Regulatory approval for teclistamab (TECVAYLI, Janssen Pharmaceuticals) was granted in October 2022 in the United States (US) based on the results of the phase 1/2 MajesTEC-1 study, in which 165 patients with RRMM received once-weekly subcutaneous teclistamab 1.5 mg/kg. This resulted in a median progression-free survival (PFS) of 11.3 months; of the 63% of patients who registered a response to treatment, the median duration of response was 21.6 months and was longer in patients achieving ≥ complete response (CR; 26.7 months)Citation3.
As part of teclistamab’s accelerated approval in the US, a Risk Evaluation and Mitigation Strategy (REMS) program was put in place given the risks of cytokine release syndrome (CRS) and immune effector cell-associated neurotoxicity syndrome (ICANS). In MajesTEC-1, the rate of CRS was 72.1%, with a grade 3 or higher CRS rate of 0.6%Citation4. Neurotoxicity was seen in 14.5% of patients, including a 3% (all grade 1-2) rate for ICANSCitation4. As such, the FDA issued guidance in the package insert regarding initiation of therapy, “Patients should be hospitalized for 48 h after administration of all doses within the TECVAYLI step-up dosing schedule”Citation5. The label recommended step-up dosing schedule is to administer the first (0.06 mg/kg) and second (0.3 mg/kg) step-up doses and the first treatment dose 2-4 days apart to allow for resolution of adverse reactions. The language in the label lends flexibility to various administration models, based on each practice’s institutional operations and requirements.

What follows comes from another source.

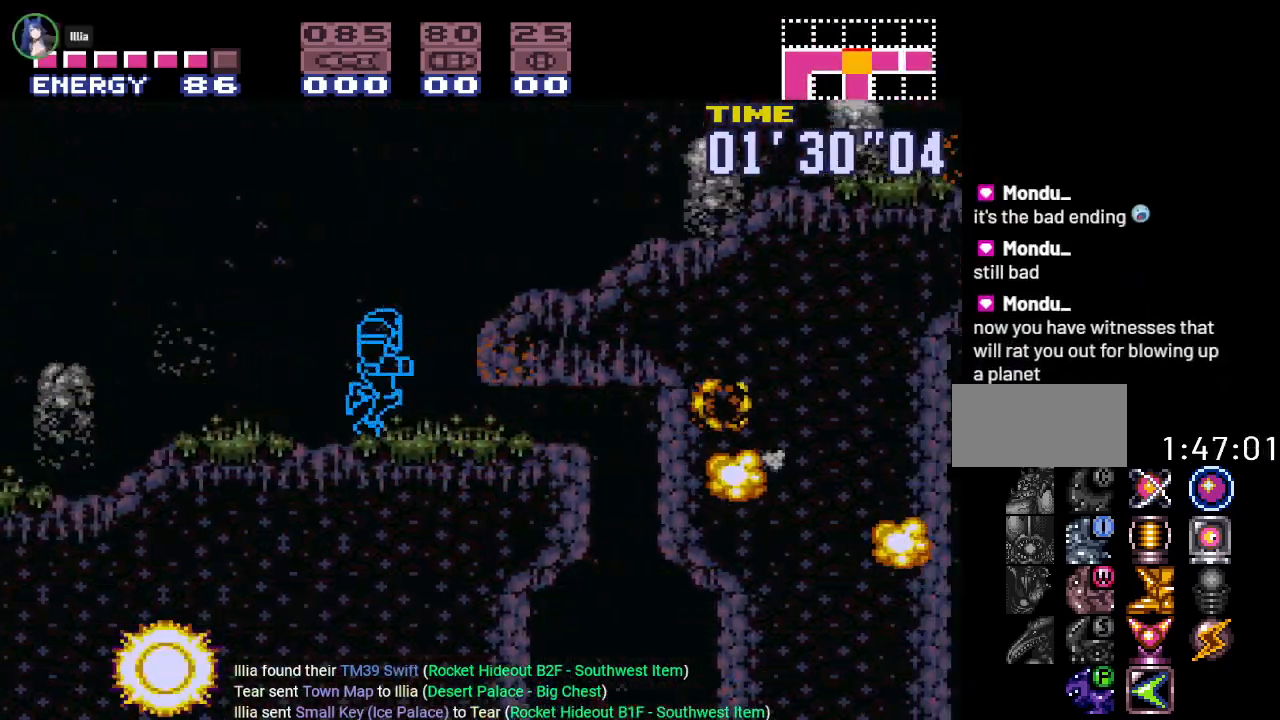
{"buttons": ["Y", "DPAD_RIGHT"], "events": [[34, "B", "down"], [217, "B", "up"]]}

Infections were frequent in participants (n = 165) of the MajesTEC-1 study (76.4%), which was conducted from March 2020 to August 2021 during the height of the COVID-19 pandemic. Recruitment occurred before vaccines against COVID-19 were approved, and thus only 8% of patients received at least one dose of the vaccineCitation4. Of participants who experienced infections, 44.8% experienced a grade 3 or 4 infection, with a COVID-19-related mortality rate of 7.2%Citation4. Upon extended follow-up of 2 years, infections occurred in 80.0% of participants, with 55.2% experiencing a grade 3 or 4 infection and a mortality rate of 10.9% from COVID-19Citation6.
The approval of teclistamab provided novel BCMA-directed immunotherapies for patients with RRMM. Given the novelty of bispecific antibody therapy, there are immediate needs for data based on real-world practices to inform operational processes and improve experiences while ensuring patient safety. In an effort to enhance care with teclistamab, we conducted a panel interview of oncology providers to consolidate real-world practices to help inform future teclistamab use.
Methods
Hematology/oncology clinicians with experience treating patients with teclistamab for RRMM in a real-world setting were recruited for a virtual 60-minute in-depth semi-structured interview between April to June 2023. Initially, a pool of 51 healthcare practices was identified based on claims of teclistamab ordering. As we sought to understand real-world practices for managing patients treated with teclistamab, teclistamab orders were used as a proxy for existing well-established processes that enabled continuous care with teclistamab. Individual clinicians, representing their practices, who were board certified in oncology or hematology, treated patients with RRMM, and had prescribed and treated patients with teclistamab in a RW setting were approached by email to participate. Convenience sampling was employed based on clinician interest and availability in participation, with oversampling of sites that were known to have unique care models in order to provide more diverse RW practices. Efforts were also made to ensure diverse geographic representation and heterogeneity of practice type. 58 clinicians across the 51 identified sites were invited to participate in an interview, among which 12 declined to participate, 5 were unable to contact, and 21 did not respond to the invitation. The remaining 20 clinicians participated in an interview, answering questions related to their standard practices at their current institutions. Interview discussions focused on overall processes and protocols and did not seek to collect data on individual patient outcomes. The interview topics included discussing how clinicians with early real-world experience with teclistamab (1) manage the step-up dosing and transition of care (ToC) to and from referring sites; (2) monitor, manage, and prevent adverse events (i.e. CRS, infections, and ICANS); and (3) foresee how future teclistamab step-up dosing administration models will evolve.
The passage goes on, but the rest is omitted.